Дело победившей обезьяны Ван Зайчик Хольм
Богдан Рухович
Оуянцев-Сю
Падал снег.
Огромные тяжелые хлопья рушились мощно и ровно, вываливаясь из рябого от их летящего изобилия ночного неба – и снова съеживались, и пропадали внизу, лепя город, как дети лепят снеговиков. Падал, вываливаясь из невидимого неба, снег.
Падал, вываливаясь из невидимого будущего, новый век.
Можно сколько угодно твердить себе, что, ежели считать от Хиджры, наш мир окажется не в пример моложе; можно утешительно вспоминать, что нынче подходит к концу лишь девятый год под девизом правления «Человеколюбивое взращивание», и следующий окажется всего-то десятым – если, конечно, Небо не даст императору знак сменить девиз и начать бег времен сначала… Но факт оставался фактом: до две тысячи первого дня рождения Христа оставалось едва ли три седмицы. За сырым снегопадом, за рекой стояли, помаргивая сквозь пелену, разноцветные огни Парковых Островов[12]; если смотреть долго, казалось, это снег остановился в воздухе, а огни летят и летят вверх, в небеса.
Нежный голосок Фирузе, мурлыкавший в детской вечное «Баю-баюшки», умолк. Почти беззвучно в своих мягких ярких туфлях с загнутыми вверх носами Фирузе подошла к мужу и молча остановилась рядом.
Богдан глядел в ночь.
Его душа, точно сушащаяся шкура только что добытого и освежеванного зверя, была растянута на крайностях. Одна – благостное, умиротворенное счастье. И другая – саднящее чувство, будто он, Богдан, словно отработавший свое трутень, больше, в сущности, жене не нужен.
На такие мысли мог быть лишь один ответ.
Богдан обнял жену, и она преданно прижалась щекою к его плечу.
Плоть наша – от тварей, но души – от Бога.
Новый век в жизни Богдана и Фирузе начинался, не дожидаясь круглых дат.
– Красиво, – пробормотал Богдан, по-прежнему глядя в полную мерцающих падучих полос темную пропасть окна.
– Конечно, красивая, – тоже негромко ответила Фирузе.

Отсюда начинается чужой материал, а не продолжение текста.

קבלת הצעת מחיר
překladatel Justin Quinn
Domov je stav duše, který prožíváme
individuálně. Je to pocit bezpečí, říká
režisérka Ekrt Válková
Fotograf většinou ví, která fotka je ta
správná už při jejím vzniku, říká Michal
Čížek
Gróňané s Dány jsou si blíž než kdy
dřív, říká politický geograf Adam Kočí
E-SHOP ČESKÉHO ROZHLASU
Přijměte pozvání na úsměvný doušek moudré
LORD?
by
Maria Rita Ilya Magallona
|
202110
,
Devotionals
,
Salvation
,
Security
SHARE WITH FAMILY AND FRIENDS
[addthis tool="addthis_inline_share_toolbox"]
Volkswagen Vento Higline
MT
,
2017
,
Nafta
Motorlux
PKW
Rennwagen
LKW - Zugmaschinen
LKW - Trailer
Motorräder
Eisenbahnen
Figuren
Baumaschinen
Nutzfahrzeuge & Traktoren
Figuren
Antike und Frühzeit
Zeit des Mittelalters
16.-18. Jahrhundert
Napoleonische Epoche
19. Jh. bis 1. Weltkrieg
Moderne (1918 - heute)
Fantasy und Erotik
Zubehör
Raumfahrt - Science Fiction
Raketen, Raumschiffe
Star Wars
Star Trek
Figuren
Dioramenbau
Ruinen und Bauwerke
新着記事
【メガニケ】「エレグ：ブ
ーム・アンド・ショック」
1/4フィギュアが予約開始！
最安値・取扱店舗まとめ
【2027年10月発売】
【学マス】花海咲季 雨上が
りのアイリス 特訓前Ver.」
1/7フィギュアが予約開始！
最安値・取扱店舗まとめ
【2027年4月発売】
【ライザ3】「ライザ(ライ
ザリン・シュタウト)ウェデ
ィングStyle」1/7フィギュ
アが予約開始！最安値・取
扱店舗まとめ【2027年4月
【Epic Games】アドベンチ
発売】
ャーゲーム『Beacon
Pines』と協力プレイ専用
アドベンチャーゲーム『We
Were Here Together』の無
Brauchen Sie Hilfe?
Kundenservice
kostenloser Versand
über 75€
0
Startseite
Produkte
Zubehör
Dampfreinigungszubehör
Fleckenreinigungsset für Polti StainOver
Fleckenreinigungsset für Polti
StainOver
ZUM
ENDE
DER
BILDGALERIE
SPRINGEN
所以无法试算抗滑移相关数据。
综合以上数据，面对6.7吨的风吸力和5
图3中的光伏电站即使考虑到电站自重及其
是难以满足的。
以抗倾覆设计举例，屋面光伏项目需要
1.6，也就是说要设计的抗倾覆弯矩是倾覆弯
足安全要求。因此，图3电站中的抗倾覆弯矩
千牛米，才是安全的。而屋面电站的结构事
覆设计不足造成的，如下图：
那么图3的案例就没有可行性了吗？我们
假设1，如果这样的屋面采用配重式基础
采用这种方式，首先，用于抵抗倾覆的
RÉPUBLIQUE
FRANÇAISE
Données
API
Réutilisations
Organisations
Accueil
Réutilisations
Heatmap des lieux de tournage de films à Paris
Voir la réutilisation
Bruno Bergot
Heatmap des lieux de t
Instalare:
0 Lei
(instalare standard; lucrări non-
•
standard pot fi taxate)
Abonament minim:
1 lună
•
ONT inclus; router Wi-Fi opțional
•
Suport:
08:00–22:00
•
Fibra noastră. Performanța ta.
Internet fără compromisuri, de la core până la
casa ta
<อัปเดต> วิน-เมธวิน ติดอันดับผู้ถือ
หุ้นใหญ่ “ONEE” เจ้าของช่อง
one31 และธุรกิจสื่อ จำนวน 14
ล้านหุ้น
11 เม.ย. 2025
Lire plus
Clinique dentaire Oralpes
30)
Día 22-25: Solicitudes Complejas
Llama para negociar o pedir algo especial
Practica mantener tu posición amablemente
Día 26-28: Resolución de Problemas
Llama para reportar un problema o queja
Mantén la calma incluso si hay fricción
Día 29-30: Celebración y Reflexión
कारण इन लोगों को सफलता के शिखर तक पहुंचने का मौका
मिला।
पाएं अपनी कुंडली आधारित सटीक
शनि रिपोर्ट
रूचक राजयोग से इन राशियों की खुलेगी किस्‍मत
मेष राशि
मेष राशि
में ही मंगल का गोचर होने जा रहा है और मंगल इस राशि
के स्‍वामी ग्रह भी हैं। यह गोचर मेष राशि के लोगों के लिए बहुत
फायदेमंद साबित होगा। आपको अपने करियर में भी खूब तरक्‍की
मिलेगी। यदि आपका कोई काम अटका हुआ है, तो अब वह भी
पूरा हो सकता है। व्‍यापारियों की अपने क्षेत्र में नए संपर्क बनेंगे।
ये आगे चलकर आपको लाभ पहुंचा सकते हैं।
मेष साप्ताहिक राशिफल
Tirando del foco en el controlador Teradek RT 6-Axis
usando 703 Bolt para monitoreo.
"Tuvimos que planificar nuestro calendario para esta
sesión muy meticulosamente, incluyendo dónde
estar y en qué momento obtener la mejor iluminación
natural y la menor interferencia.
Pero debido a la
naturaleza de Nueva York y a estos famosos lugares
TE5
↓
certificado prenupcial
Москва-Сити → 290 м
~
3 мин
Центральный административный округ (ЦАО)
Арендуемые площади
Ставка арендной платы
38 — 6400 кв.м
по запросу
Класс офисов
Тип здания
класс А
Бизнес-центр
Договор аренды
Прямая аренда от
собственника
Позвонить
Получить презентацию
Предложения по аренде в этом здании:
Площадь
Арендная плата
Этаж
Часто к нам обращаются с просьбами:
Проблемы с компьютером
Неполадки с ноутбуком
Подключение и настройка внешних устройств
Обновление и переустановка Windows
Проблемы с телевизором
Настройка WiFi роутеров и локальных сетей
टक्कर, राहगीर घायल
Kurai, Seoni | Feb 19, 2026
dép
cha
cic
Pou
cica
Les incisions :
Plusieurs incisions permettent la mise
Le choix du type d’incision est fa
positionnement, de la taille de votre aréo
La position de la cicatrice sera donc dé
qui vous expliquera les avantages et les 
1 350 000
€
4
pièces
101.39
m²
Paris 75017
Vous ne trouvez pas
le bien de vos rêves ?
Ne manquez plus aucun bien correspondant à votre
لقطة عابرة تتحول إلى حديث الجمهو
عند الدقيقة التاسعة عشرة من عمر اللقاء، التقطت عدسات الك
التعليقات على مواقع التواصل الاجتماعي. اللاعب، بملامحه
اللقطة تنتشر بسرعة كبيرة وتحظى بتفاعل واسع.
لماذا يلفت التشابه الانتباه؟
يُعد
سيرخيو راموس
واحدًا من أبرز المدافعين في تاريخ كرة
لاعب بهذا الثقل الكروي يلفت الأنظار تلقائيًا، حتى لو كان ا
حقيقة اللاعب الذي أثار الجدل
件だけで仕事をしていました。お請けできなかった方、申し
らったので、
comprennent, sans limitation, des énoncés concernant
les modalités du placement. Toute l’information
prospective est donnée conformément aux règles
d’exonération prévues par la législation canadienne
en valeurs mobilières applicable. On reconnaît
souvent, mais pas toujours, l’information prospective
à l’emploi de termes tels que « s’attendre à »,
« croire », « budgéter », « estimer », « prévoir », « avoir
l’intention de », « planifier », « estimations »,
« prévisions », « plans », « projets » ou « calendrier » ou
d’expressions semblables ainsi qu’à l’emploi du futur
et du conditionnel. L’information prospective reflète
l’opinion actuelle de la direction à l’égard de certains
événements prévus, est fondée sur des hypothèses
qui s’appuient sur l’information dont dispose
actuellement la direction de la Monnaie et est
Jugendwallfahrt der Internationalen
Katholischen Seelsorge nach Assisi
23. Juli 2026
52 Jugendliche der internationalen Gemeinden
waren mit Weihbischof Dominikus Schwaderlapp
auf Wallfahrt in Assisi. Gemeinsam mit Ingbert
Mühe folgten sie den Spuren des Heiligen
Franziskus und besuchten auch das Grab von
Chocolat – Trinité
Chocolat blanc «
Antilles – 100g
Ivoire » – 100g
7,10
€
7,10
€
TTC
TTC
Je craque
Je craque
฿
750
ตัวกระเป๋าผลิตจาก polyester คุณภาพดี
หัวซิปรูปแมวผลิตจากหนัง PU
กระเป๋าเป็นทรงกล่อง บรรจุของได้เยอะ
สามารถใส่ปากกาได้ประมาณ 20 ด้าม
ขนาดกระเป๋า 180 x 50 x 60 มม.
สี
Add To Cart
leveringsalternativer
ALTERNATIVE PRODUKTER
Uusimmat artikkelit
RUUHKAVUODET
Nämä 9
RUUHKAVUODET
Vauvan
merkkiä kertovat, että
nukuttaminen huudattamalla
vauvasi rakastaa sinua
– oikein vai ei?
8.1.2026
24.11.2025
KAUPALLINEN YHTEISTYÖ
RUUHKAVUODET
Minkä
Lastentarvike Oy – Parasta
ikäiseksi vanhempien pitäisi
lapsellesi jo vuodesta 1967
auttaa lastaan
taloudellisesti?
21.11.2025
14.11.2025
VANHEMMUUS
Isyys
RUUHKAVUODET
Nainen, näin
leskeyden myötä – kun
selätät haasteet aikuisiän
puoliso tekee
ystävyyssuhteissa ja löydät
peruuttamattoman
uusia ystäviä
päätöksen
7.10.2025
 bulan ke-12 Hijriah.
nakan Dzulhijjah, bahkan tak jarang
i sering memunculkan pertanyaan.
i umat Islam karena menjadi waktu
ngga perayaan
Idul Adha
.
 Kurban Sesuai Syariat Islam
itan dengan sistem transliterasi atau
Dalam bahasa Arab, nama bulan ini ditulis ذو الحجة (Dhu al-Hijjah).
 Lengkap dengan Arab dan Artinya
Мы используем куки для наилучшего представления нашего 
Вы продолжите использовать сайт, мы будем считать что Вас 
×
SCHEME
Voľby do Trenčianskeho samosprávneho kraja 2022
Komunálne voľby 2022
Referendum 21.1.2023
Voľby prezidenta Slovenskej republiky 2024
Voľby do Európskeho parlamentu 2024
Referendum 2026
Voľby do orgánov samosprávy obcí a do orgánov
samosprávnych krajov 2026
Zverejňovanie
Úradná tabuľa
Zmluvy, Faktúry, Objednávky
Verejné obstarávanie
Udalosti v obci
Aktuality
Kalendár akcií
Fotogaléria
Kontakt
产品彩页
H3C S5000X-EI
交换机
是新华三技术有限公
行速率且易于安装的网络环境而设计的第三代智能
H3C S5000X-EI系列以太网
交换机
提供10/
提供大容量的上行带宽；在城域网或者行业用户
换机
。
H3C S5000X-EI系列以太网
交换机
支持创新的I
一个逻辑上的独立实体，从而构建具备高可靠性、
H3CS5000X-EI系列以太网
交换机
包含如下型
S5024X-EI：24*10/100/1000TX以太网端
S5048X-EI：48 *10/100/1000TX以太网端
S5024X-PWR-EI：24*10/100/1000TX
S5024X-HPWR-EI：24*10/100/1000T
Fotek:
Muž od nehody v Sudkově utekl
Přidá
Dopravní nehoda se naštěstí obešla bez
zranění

Грех было говорить громко, когда снег валит так тихо. – И носик твой, и подбородок…
Он смолчал и лишь крепче прижал к себе жену.
«Мое тело пропитано все хотениями недушевными», – подумал Богдан, и в памяти его сразу всплыло из Иоанна Лествичника: «Как судить мне плоть свою, сего друга моего, и судить ее по примеру всех прочих страстей? Не знаю. Прежде, нежели успею связать ее, она уже разрешается; прежде, нежели стану судить ее, примиряюсь с нею… Она навеки и друг мой, она и враг мой, она помощница моя, она же и соперница моя; моя заступница и предательница. Скажи мне, супруга моя – естество мое, как могу я пребыть неуязвляем тобой?»
– Ты изменился, – сказала Фирузе после долгой паузы.
– Как?
Она опять помолчала.
– Повзрослел.
Богдан чуть улыбнулся.
– Неудивительно, – сказал он. – Из кандидатов в отцы одним махом стать кандидатом в деды!
Фирузе чуть покачала головой.
– Нет, не только. Соловки не отпускают…
Еще вчера вечером Богдан все рассказал Фирузе без утайки. Таить не хотелось, да и возможности не было; вопрос о том, почему младшая супруга не дождалась ее возвращения, Фирузе задала мужу одним из первых.